The street was cut off by a check-point.  The police control, yet another tumble-down edifice painted a sad shade of pale green, stood at the end of the "square".  The man operating the checkpoint languished in a hammock which swung to and fro like something out of a Spaghetti western.  He did not rise.  Robert got out of the car.  He rose and came lurching forward in a state of total inebriation.  To the police post.  Yes, this is the road to Argentina.  But how does it continue?  The road stops here.  Yes, just turn right and then left over the bridge.

An impressive bridge spanned the river bed.  The Río Grande.  We took to the bridge, which at that moment was being crossed by a load of schoolchildren going home for lunch.  The bridge is the railway bridge!  Once we had started to cross it, there was no turning back.  It creaked.  It groaned.  It seemed to sway. The water seemed an awful long way down.  Half the slats were missing and huge nails stuck up in greedy anticipation of perforating a tyre.  

With a sigh of relief we reached the end.  Then to our horror we saw that the road on the other side was a continuation of the first part of the journey - no asphalt, just sand and rocks and stones.  At that point Robert turned the car around and we returned to Santa Cruz.  It had taken four and a half hours to travel 100Kms.  

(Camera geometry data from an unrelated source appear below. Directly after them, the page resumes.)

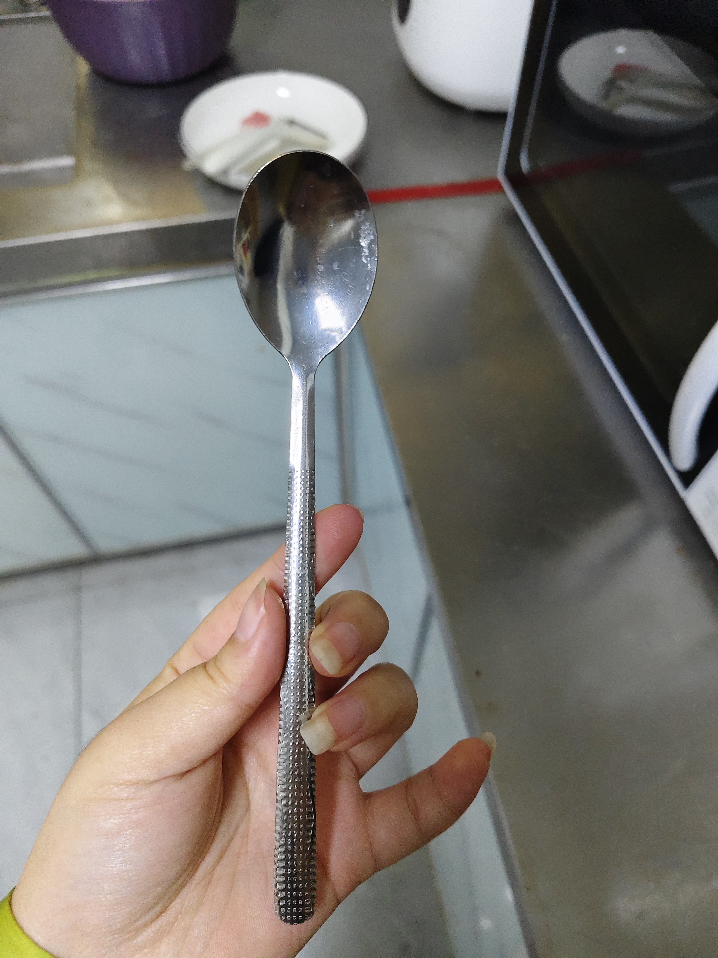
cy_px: 479
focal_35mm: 23
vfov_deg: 73.9
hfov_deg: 58.9
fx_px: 636
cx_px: 359
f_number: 1.88
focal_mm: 5.56
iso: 1118
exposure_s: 1/100
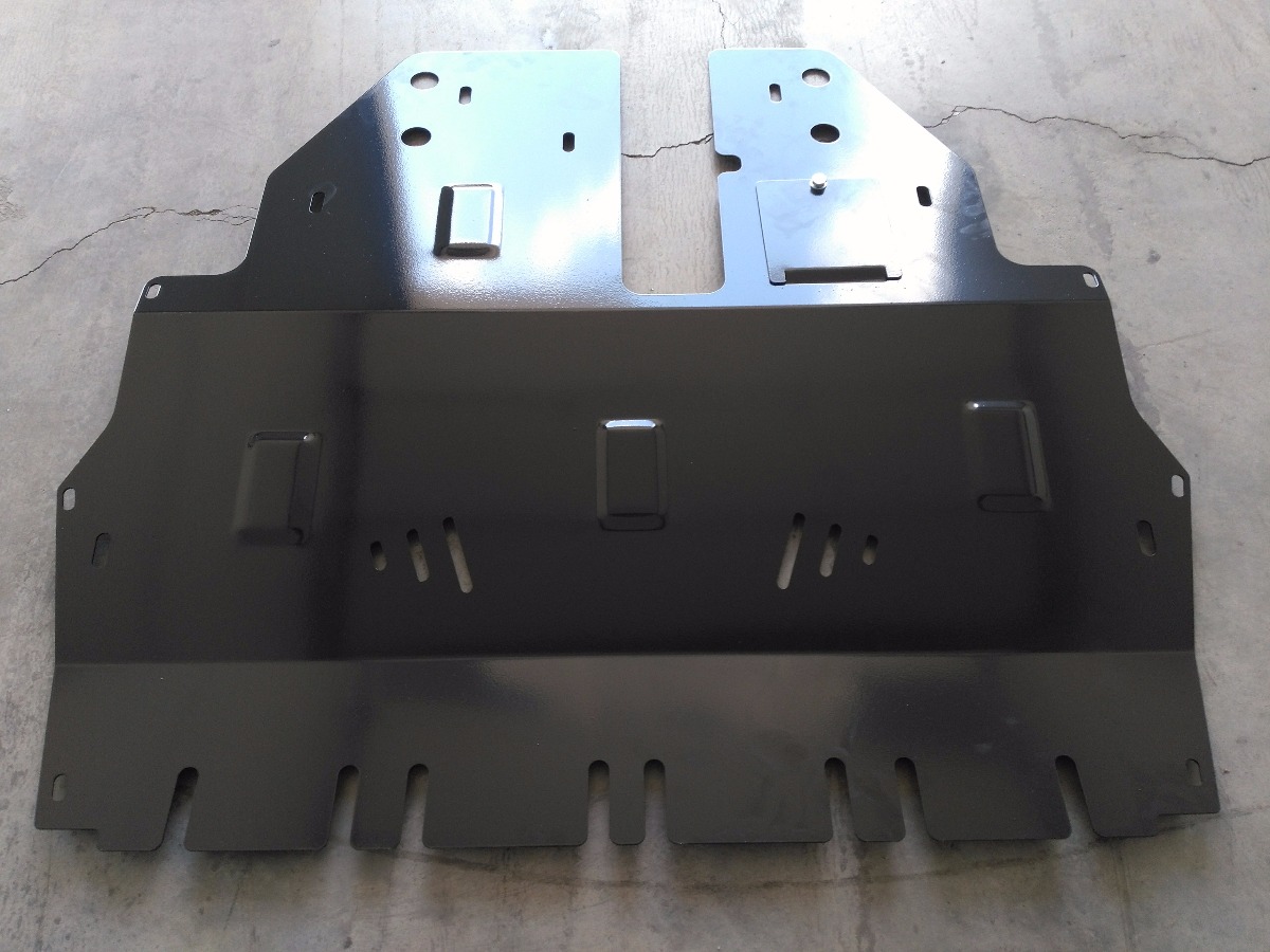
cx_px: 635
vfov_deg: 49.7
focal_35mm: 28
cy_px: 476
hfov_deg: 63.4
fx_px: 1027
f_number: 2
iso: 113
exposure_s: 1/60
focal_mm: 2.96
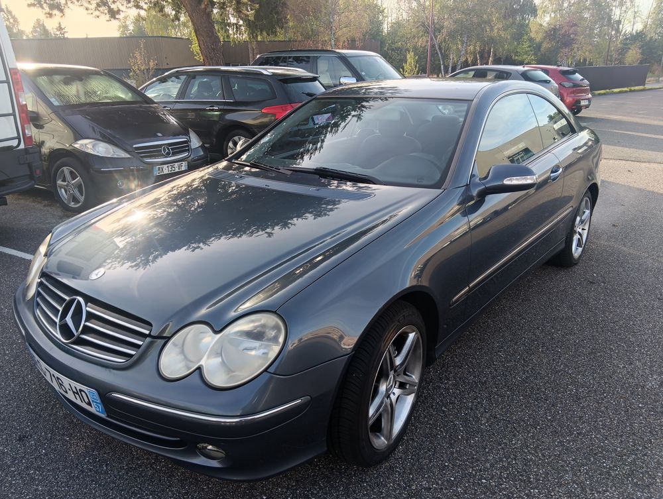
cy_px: 250
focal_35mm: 26
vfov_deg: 53.2
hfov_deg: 67.2
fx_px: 499
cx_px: 332
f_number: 1.8
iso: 67
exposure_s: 1/100
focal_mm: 3.96
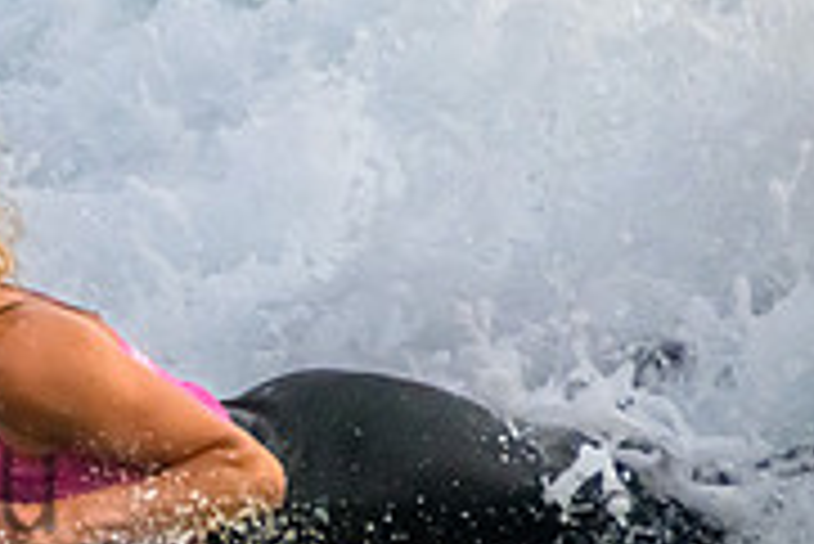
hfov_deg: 0.6
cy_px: 429
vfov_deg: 0.4
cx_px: -418
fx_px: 72660
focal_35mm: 3211
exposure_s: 1/4000
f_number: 11
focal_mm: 1000
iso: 5600
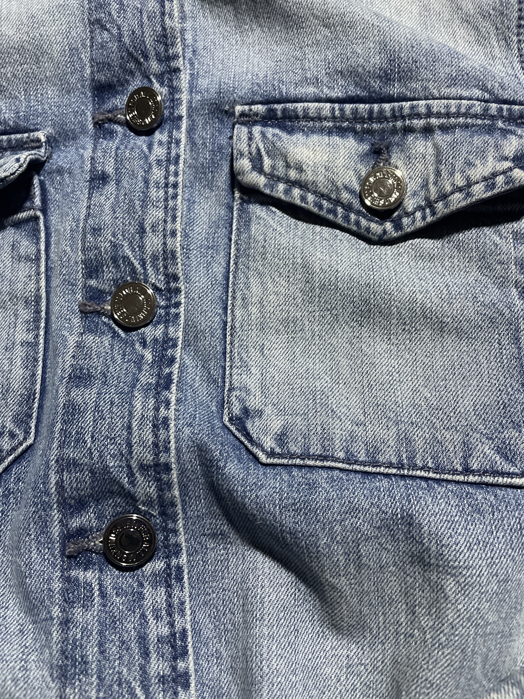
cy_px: 350
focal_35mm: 26
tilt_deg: -74.7
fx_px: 525
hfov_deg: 53.1
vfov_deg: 67.3
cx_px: 262
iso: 500
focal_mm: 4.2
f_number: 1.6
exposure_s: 1/33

This was Camiri, the place where Che Guevara was assassinated.  What a waste.  What a wasteland.  And what utter uselessness.  A sadder place to end one's days I have never seen.

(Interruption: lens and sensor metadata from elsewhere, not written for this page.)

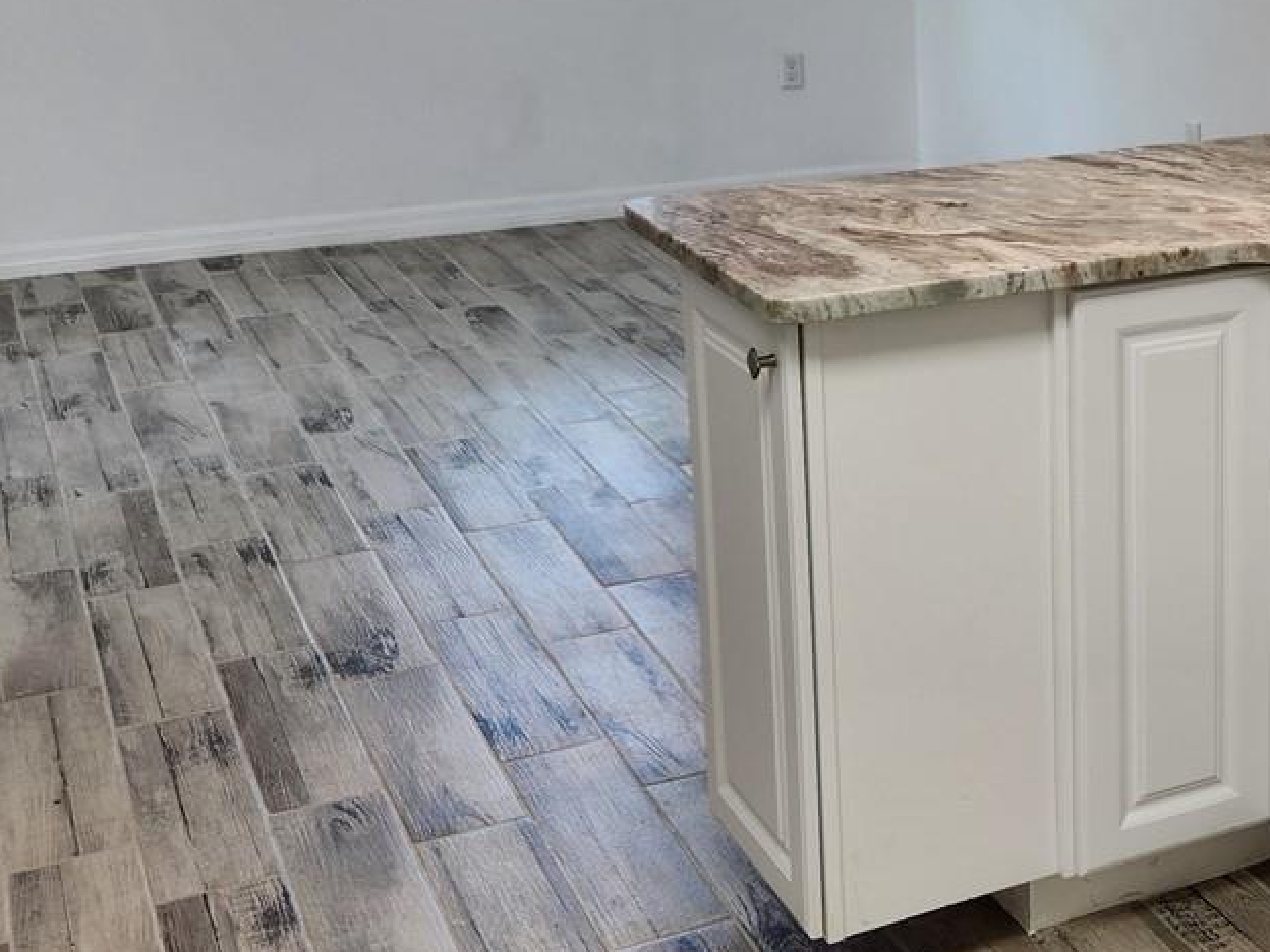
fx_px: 2165
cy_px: 214
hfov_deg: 30.3
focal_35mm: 59
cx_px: 1282
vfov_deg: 24.5
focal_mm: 5.4
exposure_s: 1/120
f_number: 1.8
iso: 64
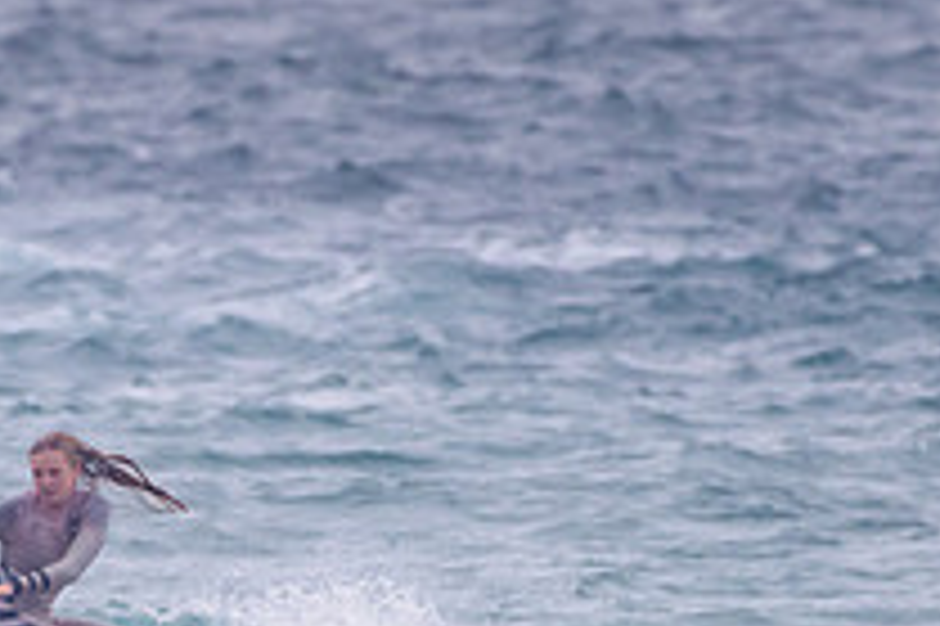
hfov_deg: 1.2
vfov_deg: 0.8
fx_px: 44483
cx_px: 34
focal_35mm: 1705
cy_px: 638
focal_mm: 500
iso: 900
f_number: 5.6
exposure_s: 1/2000
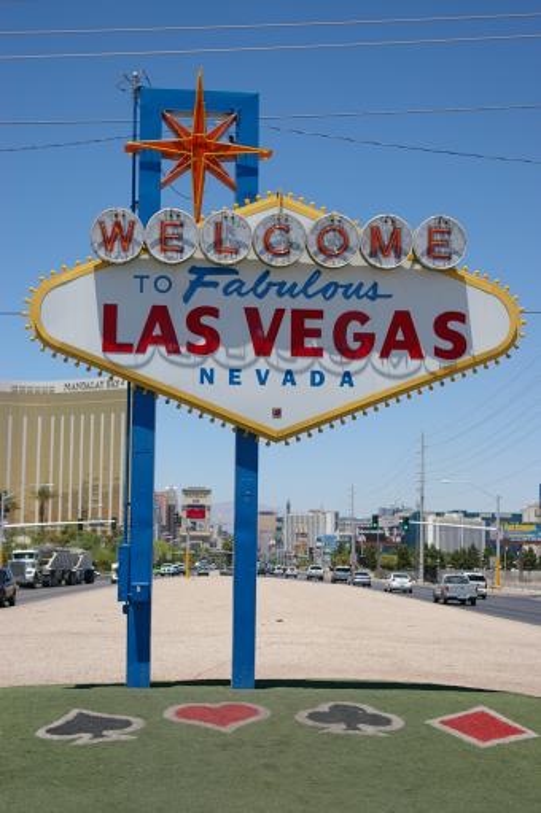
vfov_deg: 33.4
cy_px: 406
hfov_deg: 22.6
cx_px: 270
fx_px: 1354
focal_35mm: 60
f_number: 6.7
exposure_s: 1/1000
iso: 200
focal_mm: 40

If it served any purpose at all, this abortive trip showed me why Che Guevara's revolution did not prosper in Bolivia.  It never could.  Despite the abject poverty, the place he chose could never be the birthplace of a revolution.  Peasants are notoriously conservative everywhere, but peasants living in these conditions, scattered throughout the countryside and scraping a subsistence from the soil, every man for himself, could never agglutinate to form a united front or to struggle for a common good.  Just filling their own bellies is too hard a task.  If he had gone to the mining areas he might have stood a chance, but this was always a non-starter.  He did not do his homework and the effort was doomed to failure even before it got under way.

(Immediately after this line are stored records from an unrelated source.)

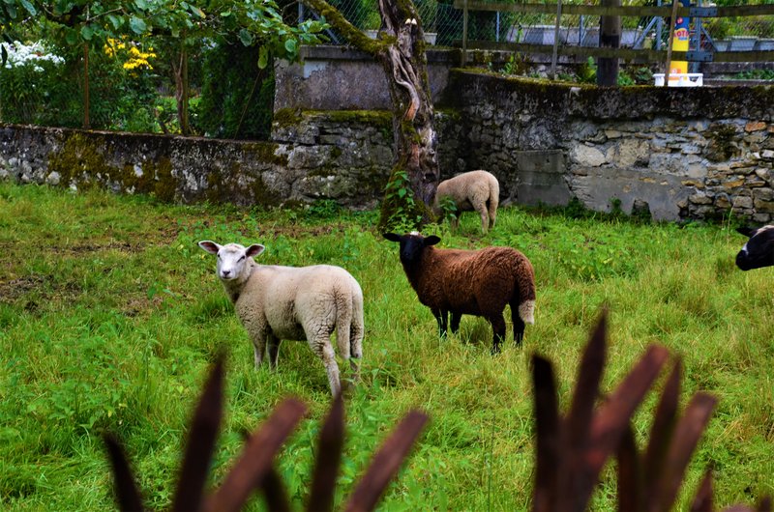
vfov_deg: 14.6
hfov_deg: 22.0
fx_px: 1996
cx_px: 387
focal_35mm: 93
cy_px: 256
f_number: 8
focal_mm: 62
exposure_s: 1/80
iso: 320
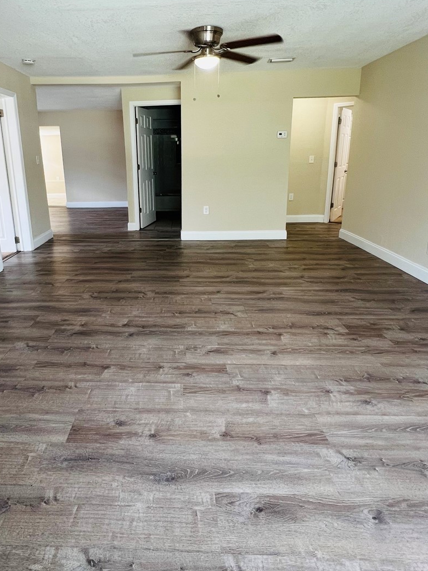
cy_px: 246
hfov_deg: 65.0
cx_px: 161
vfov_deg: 81.3
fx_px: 330
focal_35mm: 20
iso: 160
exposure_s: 1/60
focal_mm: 1.57
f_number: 1.8
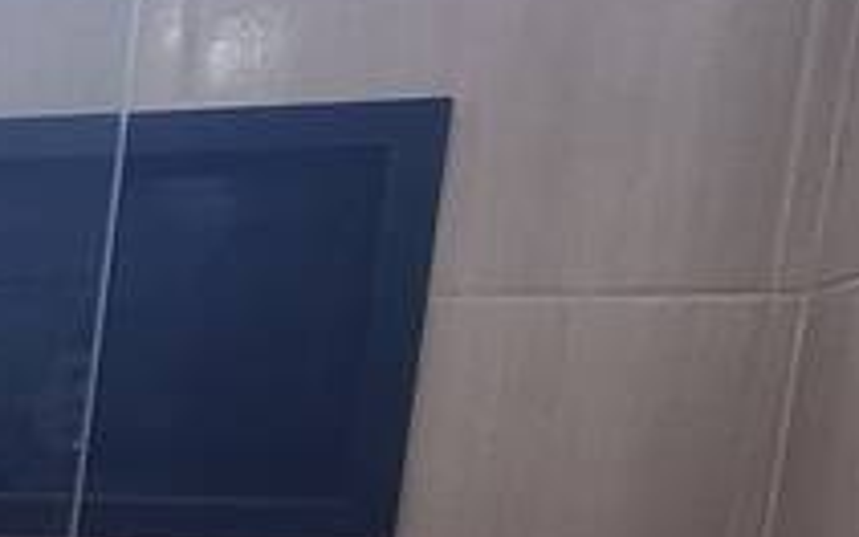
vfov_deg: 13.1
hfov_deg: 13.0
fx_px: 2201
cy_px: 834
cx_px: -1457
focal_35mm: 94
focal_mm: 2.22
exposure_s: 1/131
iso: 64
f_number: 2.2
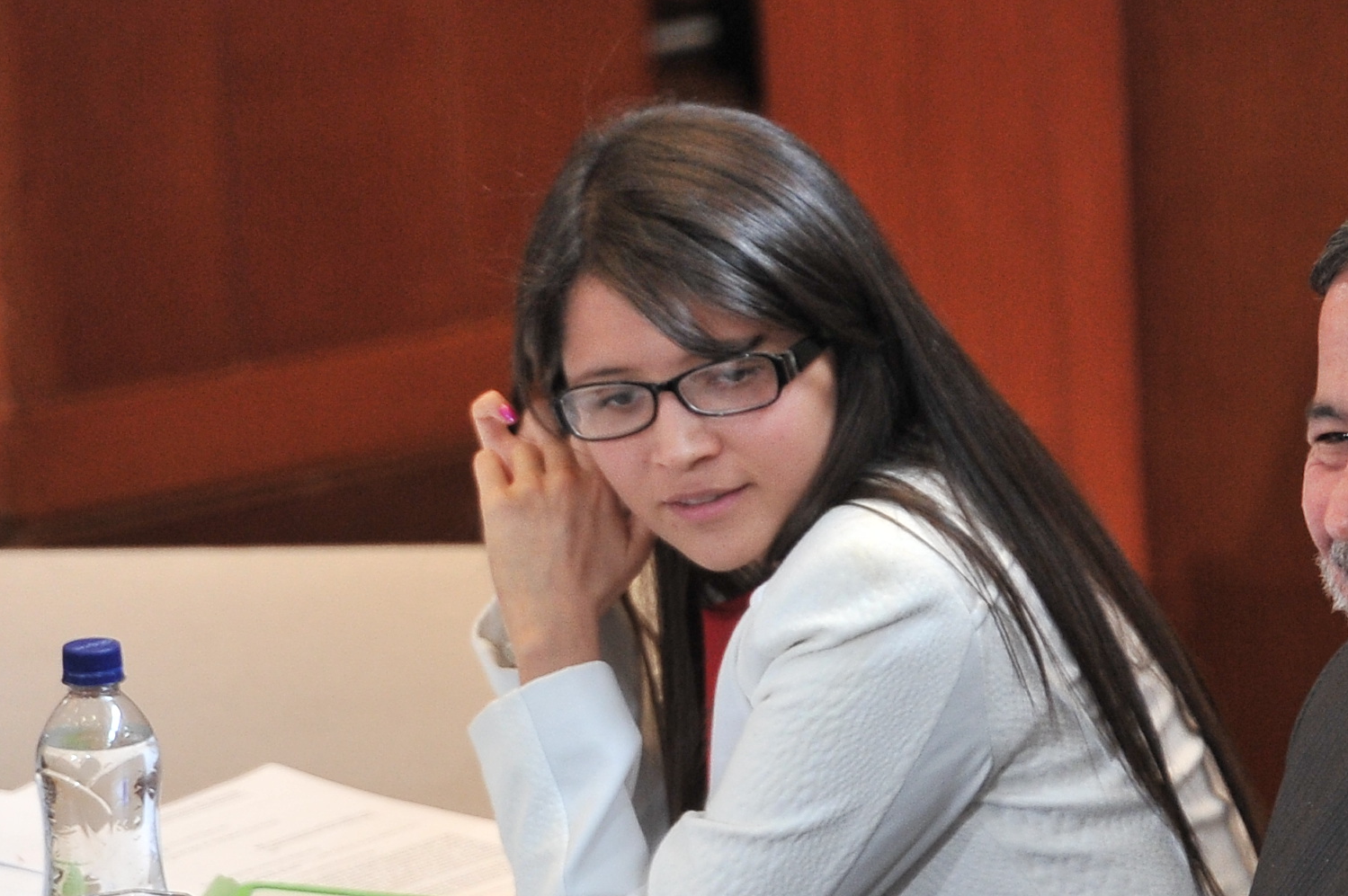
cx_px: 1402
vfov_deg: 2.4
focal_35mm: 568
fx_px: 21252
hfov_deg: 3.6
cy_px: 838
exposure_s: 1/250
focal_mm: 200
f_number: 2.8
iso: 1600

Some days later Robert made the trip to Argentina by plane.  He thought it was a magnificent country with a natural potential greater than any country he has visited so far.  The people are highly educated and he was most impressed.  He spent most time in Rosario that stands on the wet pampa on the banks of the River Paraná which, at that particular point, is 12 Kms. wide.  The city, which grew up because this was a natural stopping off point for people travelling across the pampa, is quite magnificent with beautiful buildings of many different architectural styles, because people from 40 different nationalities helped build the city  The British stamp is also there because they built the railways in Argentina and there is a fairly large Irish contingent too.  The only thing wrong with Argentina is its government which is implementing World Bank neo-liberal economic policies which are bringing the country to its knees.  Rosario also has huge parks which are very beautiful.  Anyway, Robert was most impressed with Argentina.